Work task 1:
Copy word for word the part of the records that opens with the line containing "сплошной набор из" and closes with the line containing "информацию;", both of those lines included.

======== Excerpted text ========

Construction Checklist

Landscape & Ecosystems

Respect sensitive areas of the site

Refer back to original ecological, landscape and hydrological surveys of the site to ensure construction team have basic understanding of areas of particular sensitivity.

In conjunction with the construction team, put in place voluntary cordons sanitaire and 'no impact zones' across the site to protect those highest value landscape and ecological features.

Adopt a sensitive, gradual and flexible approach to site clearance, seeking to:

  • Minimize the extent of working / disturbed area
  • Limit the clearance of all areas of natural vegetation
  • Retain /incorporate natural areas as golfing hazards where possible
  • Work outwards in phases from golf hole centrelines
  • Take down individual trees in sections if necessary to avoid damage to adjacent trees/canopy

Create opportunities for habitat enhancement

In conjunction with specialists, translocate suitable species / individual specimens and/or areas of valuable vegetation to other parts of site

Seek to refine vegetation cover, in order to maximise the landscape ecology of the site. Take last minute opportunities to connect habitat patches, to retain and create corridors between habitats, to maximise the overall size and connectivity of habitat on the site.

Seek new small scale opportunities for previously unidentified or unplanned habitat niches:

  • Let tee drainage discharge into localised soakaways, swales and reedbeds.
  • Scrape areas slightly lower than planned to create vegetated but seasonally flooding depressions and wet, marshy grasslands.
  • Elevate other areas and cap with free draining material to create dry and parched grassy knolls where droughty finer herbs and rosette forming plants can thrive.
  • Stack unsold timber and bury tree roots in shady corners and woodland edges to create hybernaculum and nesting / breeding sites for small mammals.

Minimize impacts on biodiversity

Phase the construction programme as far as possible to avoid impacts on biodiversity, e.g. on nesting birds through the noise and vibration of heavy machinery

Reinstate the compound area and other damaged parts of the site on completion of the works, taking opportunities to bring an elevated ecological value to the site. Such ecological restoration projects are an important aspect of mitigating direct construction impacts.

Seek last minute opportunities to incorporate historical and cultural features into the development e.g. re-assessing the exact positioning of walls, ha-ha's, etc in relation to play and exploring ways for their fuller integration.

On the Ground: Celtic Manor Resort, Wales, United Kingdom. Design by European Golf Design (Ross McMurray).

Water

See also the closely related section on protecting and enhancing Environmental Quality.

  • Seek further late stage opportunities to minimise the amount of irrigated amenity grassland. These often become most apparent as the grassing plan becomes visualised during late construction and the lead into grow in.
  • In conjunction with the irrigation engineers and drainage contractor, take opportunities for late stage refinements of both the irrigation and drainage plans - seeking opportunities to harvest additional runoff, and ensuring irrigation is targeted tightly to the final grassing plan.
  • Ensure ecological design is faithfully and accurately delivered during pond, wetland and water course construction. Build in varied depths, shallow 'littoral' shelves, gentry graded and convoluted edges etc.

========

Work task 2:
Summarize the golf course construction checklist in two sentences.

======== Given data ========

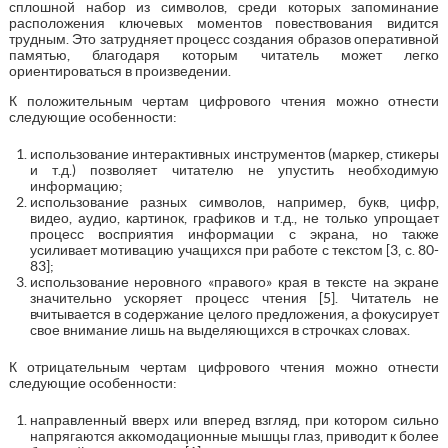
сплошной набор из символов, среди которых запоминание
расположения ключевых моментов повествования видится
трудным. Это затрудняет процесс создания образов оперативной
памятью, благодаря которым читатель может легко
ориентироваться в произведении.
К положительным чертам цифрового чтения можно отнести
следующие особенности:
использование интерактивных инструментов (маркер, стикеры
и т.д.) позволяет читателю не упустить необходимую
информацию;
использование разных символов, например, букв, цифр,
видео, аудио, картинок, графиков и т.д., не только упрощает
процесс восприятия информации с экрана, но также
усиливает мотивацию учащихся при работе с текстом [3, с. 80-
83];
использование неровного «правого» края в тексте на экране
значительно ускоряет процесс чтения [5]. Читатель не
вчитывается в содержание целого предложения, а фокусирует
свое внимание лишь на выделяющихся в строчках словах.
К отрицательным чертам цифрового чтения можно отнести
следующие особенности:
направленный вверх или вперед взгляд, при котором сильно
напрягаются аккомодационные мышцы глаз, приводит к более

========
======== Given data ========

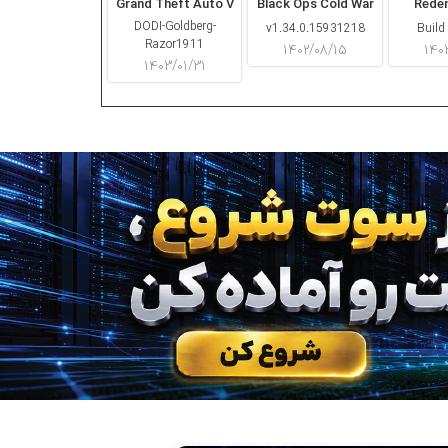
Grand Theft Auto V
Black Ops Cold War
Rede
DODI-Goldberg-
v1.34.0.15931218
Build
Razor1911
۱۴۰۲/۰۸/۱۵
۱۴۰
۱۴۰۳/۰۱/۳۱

========

Exercise result 1:
сплошной набор из символов, среди которых запоминание
расположения ключевых моментов повествования видится
трудным. Это затрудняет процесс создания образов оперативной
памятью, благодаря которым читатель может легко
ориентироваться в произведении.
К положительным чертам цифрового чтения можно отнести
следующие особенности:
использование интерактивных инструментов (маркер, стикеры
и т.д.) позволяет читателю не упустить необходимую
информацию;

Exercise result 2:
The checklist calls for protecting sensitive parts of the site through no-impact zones and gradual site clearance, and for improving habitat by moving valuable vegetation, connecting habitat patches and creating small new niches. It also advises phasing the work to avoid harming biodiversity, restoring damaged areas once construction is done, reducing irrigated grassland, refining the irrigation and drainage plans, and building ponds and wetlands according to their ecological design.